Id. , Les passions et les intérêts : Justifications politiques du capitalisme avant son apogée, 1977.
Luc BOLTANSKY, Eve CHIAPELLO, Le nouvel esprit du capitalisme, Paris, Gallimard, 1999.
Paris, diciembre- enero de 2010.
La referencia al libro de Boltansky y Chiapello es muy afortunada para este tema, por dos razones: primero, porque aun con la visión amplia que hay en este libro sobre las mutaciones y recomposiciones de capitalismo, deja el camino a medio recorrer en lo que se refiere a realidades como la nuestra, en la cual se yuxtaponen muchas de las versiones capitalistas, desde las crueles estrategias de la acumulación primaria del capital hasta los espejismos del capital financiero, las referencias a estos procesos han estado al orden del día en los últimos meses del acontecer nacional. Segundo, el panorama que proponen los autores es una alerta contundente, porque en el Capitalismo, como en el cuento de Stevenson, lo tenebroso, el Sr. Hyde, ha terminado imponiéndose, y no sólo en Colombia. Este sistema es una forma compleja de barbarie, vestida con ropajes prestados de la tecnología, adornaba con muchos brillos "modernos", pero, profundamente mezquina. Las preguntas que sobre el caso colombiano plantea el profesor Loaiza las encuentro inquietantes y por el momento no quiero pensar en respuestas alentadoras, este "impasse histórico" hay que mirarlo de frente, y aterrarse de su magnitud, no para salir corriendo, sino para afrontarlo con una actitud crítica, resistente y digna.
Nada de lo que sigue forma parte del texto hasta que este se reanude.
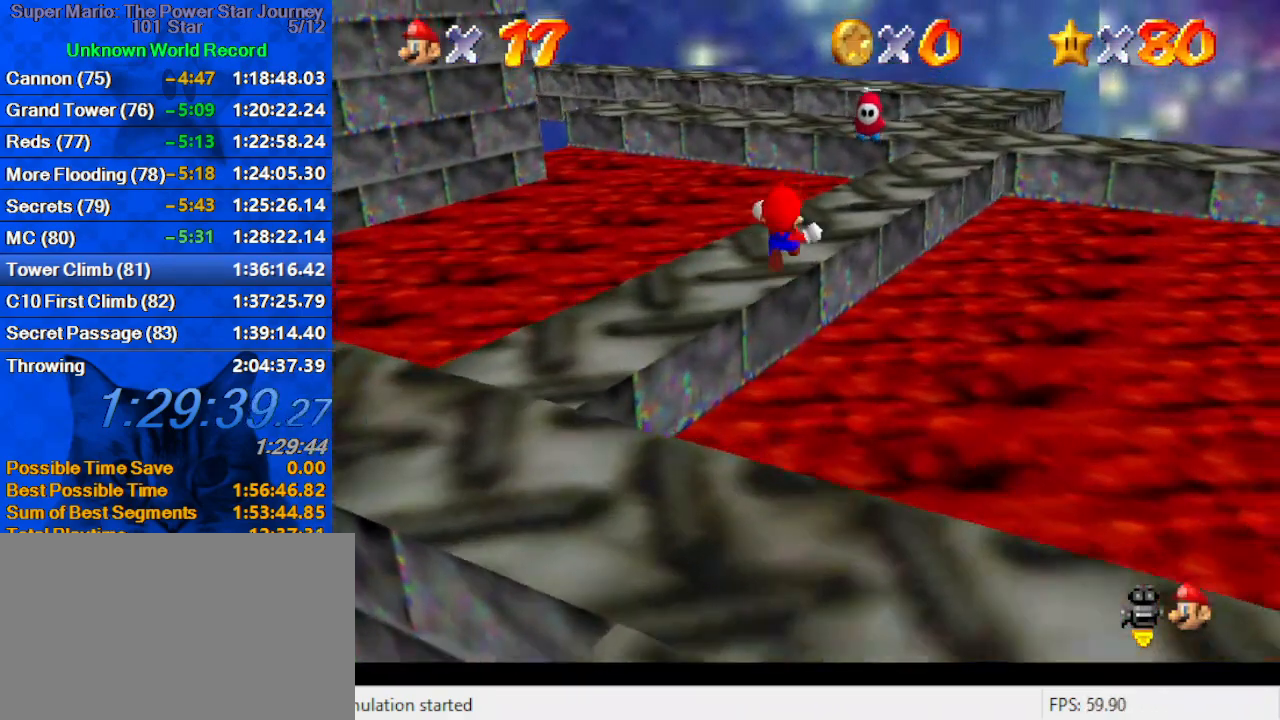
{"keys": ["up"], "events": [[66, "a", "down"], [133, "left", "down"], [166, "a", "up"], [266, "a", "down"], [266, "left", "up"], [366, "up", "up"], [400, "a", "up"], [500, "up", "down"]]}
ResponderEliminarSin duda un tema que no podemos ignorar. Sin embargo, un trabajo maravilloso que no veo referenciado y que aborda de manera muy lucida este tema que hoy platea el profesor Loaiza es el de Civilización y violencia. la busqueda de la identidad colombiana en el siglo XIX de Cristina Rojas en el cual aborda la intima relación que existió y existe entre civilización, violencia y capitalismo en los proyectos modernizadores de nuestro país.